Bajamos a la ribera del caz, entre verdores saturados por las lluvias recientes. Cada paso era un regalo: el canto del agua, el rumor de insectos recién despertados, la luz filtrándose entre ramas como hilos de oro. Nos cruzamos con un joven que, con la sabiduría breve de quien sabe leer los signos del día, dijo: “Hoy no hay excusas. Es día de mirar.”
El río Henares, aún vigoroso tras las riadas de marzo, cantaba una canción antigua. Sus aguas vestían de verdiazules tornasolados, con pinceladas ocres donde el limo aún recordaba las borrascas de marzo. En sus remansos, los patos jugaban, indiferentes a nuestra presencia, ajenos a apagones y urgencias humanas.
La Ronda del Henares nos llevó en un paseo sereno, entre meandros dibujados con mano paciente por milenios de historia. Los álamos, en su majestad flexible, y los sauces, inclinándose como en reverencia, escoltaban nuestro camino.
Llegamos al Azud de la Presa de las Armas. Allí, el Henares, bravo y orgulloso, se deshacía en espuma blanca, como un caballo desbocado celebrando su propia existencia. A su vera, pequeños grupos de personas contemplaban el espectáculo en silencio, como quien escucha una sinfonía sin director ni partitura.

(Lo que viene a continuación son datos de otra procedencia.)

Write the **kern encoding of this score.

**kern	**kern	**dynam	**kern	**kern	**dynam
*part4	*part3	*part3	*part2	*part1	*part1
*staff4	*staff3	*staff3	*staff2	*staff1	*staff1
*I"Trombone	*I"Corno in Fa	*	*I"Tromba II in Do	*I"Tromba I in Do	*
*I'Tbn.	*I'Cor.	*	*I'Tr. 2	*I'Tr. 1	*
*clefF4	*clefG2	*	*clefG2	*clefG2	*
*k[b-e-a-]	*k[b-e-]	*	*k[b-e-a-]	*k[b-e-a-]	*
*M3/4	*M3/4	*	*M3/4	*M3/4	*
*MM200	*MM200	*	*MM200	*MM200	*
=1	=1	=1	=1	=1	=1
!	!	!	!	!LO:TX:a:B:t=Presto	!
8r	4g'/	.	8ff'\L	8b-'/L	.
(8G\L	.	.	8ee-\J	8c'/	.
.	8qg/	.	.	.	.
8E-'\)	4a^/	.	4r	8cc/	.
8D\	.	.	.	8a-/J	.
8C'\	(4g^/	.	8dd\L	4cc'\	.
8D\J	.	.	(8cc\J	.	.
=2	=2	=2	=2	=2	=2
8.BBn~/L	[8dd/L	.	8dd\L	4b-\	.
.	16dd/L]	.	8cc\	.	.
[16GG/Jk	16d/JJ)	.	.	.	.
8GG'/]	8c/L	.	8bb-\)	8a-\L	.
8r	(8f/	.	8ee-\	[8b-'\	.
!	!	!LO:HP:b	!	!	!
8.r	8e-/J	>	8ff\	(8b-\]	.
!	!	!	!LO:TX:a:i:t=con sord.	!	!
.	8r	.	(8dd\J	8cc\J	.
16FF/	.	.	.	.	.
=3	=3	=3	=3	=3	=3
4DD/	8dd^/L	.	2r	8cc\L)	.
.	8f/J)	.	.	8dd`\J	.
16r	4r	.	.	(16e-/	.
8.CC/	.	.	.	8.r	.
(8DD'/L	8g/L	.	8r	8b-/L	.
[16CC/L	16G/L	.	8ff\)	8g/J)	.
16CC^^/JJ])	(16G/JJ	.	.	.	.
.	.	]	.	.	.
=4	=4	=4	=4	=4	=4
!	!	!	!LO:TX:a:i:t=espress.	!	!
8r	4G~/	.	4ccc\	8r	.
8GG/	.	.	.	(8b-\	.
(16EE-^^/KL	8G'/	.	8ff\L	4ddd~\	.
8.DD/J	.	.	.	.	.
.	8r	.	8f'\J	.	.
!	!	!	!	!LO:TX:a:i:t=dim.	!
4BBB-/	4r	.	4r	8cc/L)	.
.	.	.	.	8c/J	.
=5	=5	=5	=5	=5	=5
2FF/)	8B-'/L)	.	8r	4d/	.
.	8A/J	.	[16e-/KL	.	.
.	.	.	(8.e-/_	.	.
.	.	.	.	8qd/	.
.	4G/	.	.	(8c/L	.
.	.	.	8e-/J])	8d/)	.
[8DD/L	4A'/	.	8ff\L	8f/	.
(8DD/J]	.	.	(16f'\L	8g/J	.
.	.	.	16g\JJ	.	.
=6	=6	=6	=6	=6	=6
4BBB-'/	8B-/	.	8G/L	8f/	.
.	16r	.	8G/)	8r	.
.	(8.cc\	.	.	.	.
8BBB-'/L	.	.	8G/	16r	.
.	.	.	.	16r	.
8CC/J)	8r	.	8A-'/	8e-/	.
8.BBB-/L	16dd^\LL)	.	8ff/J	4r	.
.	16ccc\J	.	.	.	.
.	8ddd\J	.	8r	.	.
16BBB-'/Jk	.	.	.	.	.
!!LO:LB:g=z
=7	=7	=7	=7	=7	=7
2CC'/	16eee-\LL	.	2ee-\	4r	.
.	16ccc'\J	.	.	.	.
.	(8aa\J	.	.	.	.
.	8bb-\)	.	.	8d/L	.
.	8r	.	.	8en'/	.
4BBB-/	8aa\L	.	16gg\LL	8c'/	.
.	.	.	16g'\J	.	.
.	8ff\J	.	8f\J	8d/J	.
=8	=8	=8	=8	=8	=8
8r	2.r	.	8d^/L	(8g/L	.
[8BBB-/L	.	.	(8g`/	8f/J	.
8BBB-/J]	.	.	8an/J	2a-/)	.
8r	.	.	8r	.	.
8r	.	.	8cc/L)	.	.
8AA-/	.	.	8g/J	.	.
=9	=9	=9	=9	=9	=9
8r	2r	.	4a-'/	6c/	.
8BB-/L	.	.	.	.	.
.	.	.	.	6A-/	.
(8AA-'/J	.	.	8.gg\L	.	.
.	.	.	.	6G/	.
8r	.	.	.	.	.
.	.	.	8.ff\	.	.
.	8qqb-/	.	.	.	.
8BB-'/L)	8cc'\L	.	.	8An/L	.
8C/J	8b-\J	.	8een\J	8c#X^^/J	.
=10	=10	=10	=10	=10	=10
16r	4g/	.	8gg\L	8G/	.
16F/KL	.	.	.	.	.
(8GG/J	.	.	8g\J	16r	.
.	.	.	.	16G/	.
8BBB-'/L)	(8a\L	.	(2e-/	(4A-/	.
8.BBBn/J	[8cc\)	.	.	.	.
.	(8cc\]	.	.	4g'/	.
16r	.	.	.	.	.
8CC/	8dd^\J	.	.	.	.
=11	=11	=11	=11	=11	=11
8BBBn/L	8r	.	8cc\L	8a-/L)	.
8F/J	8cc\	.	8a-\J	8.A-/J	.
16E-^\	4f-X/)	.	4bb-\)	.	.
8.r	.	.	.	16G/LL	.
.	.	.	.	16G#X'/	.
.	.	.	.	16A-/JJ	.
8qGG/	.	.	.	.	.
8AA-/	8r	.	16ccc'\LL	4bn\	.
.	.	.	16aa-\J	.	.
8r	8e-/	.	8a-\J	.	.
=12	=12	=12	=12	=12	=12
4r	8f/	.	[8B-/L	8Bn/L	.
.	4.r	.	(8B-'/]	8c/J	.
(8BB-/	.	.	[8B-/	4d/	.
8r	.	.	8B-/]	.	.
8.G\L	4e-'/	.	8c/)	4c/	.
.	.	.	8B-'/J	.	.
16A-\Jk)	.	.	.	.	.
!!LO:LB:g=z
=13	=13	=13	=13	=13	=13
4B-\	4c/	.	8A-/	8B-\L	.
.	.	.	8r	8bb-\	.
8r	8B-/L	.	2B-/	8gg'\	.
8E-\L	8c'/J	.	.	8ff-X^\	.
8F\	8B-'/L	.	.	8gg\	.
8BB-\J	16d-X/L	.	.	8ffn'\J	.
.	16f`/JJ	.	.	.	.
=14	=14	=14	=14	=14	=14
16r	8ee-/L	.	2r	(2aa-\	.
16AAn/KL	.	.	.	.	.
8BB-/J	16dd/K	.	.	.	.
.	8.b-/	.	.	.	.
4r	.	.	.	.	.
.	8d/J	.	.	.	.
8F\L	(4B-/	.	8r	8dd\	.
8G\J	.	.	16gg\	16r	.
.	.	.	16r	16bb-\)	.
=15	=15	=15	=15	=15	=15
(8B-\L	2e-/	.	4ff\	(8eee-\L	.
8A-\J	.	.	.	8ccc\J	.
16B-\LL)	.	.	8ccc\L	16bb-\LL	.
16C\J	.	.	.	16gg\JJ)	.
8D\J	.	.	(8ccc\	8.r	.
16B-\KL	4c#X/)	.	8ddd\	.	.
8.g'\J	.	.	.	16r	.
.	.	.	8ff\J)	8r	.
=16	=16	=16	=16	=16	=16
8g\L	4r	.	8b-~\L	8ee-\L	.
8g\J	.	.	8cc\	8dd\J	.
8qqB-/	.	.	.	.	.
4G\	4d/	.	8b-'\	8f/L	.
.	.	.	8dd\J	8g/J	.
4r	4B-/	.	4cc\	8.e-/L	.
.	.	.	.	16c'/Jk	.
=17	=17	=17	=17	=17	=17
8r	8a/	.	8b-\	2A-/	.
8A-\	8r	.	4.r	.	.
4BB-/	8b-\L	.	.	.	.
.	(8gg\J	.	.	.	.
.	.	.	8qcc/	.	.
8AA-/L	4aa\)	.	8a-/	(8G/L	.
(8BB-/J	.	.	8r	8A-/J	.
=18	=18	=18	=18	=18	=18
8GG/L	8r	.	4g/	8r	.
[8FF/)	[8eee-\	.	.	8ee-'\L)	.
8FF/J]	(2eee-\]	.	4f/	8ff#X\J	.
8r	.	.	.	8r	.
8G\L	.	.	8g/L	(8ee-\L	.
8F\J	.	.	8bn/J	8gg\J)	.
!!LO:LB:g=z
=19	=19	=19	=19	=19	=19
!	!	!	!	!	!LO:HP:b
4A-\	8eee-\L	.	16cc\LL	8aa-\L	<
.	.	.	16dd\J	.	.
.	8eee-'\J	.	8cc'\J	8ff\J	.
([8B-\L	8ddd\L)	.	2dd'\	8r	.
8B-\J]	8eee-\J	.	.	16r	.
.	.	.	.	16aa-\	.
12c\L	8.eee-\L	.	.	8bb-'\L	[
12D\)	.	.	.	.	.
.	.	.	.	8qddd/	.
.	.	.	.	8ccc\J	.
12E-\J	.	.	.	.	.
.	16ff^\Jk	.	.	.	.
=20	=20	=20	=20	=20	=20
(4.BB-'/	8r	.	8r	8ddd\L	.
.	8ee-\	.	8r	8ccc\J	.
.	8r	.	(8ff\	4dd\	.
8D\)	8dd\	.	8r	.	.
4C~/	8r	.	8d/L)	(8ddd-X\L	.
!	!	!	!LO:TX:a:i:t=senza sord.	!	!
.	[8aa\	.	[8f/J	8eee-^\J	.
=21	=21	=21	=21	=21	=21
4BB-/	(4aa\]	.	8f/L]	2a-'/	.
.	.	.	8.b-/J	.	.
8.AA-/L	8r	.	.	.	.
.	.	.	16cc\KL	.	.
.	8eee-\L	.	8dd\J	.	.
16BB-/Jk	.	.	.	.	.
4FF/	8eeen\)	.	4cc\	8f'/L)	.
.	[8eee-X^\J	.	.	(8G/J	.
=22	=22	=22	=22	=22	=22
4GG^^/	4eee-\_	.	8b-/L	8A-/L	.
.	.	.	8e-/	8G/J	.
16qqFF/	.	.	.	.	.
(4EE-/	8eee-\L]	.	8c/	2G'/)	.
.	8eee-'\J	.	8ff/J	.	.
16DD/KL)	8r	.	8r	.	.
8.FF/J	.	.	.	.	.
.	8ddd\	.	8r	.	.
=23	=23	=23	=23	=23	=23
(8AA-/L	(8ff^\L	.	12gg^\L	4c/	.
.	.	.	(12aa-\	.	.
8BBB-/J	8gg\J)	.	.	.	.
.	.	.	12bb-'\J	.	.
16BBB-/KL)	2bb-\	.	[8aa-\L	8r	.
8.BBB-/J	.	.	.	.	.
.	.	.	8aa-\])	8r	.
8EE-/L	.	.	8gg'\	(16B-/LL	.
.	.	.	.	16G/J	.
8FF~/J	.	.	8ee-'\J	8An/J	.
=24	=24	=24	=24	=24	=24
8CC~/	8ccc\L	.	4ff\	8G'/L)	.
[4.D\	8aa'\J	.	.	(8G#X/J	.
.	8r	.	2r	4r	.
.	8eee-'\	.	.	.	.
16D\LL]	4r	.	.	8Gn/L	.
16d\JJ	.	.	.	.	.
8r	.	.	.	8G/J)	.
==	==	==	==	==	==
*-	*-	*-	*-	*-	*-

Era lunes, sí, pero había mutado en domingo. El trabajo calló, el tráfico se detuvo, y la vida, la vida verdadera, susurró su secreto al oído de quien quiso escucharla.
Desde este rincón de crónica, un periodista local —privado de su oficio habitual, pero compensado con creces por el regalo de la naturaleza— envía su solidaridad a todos los que quedaron atrapados en trenes, atascos o salas a oscuras. Hoy, ellos también son parte de este relato.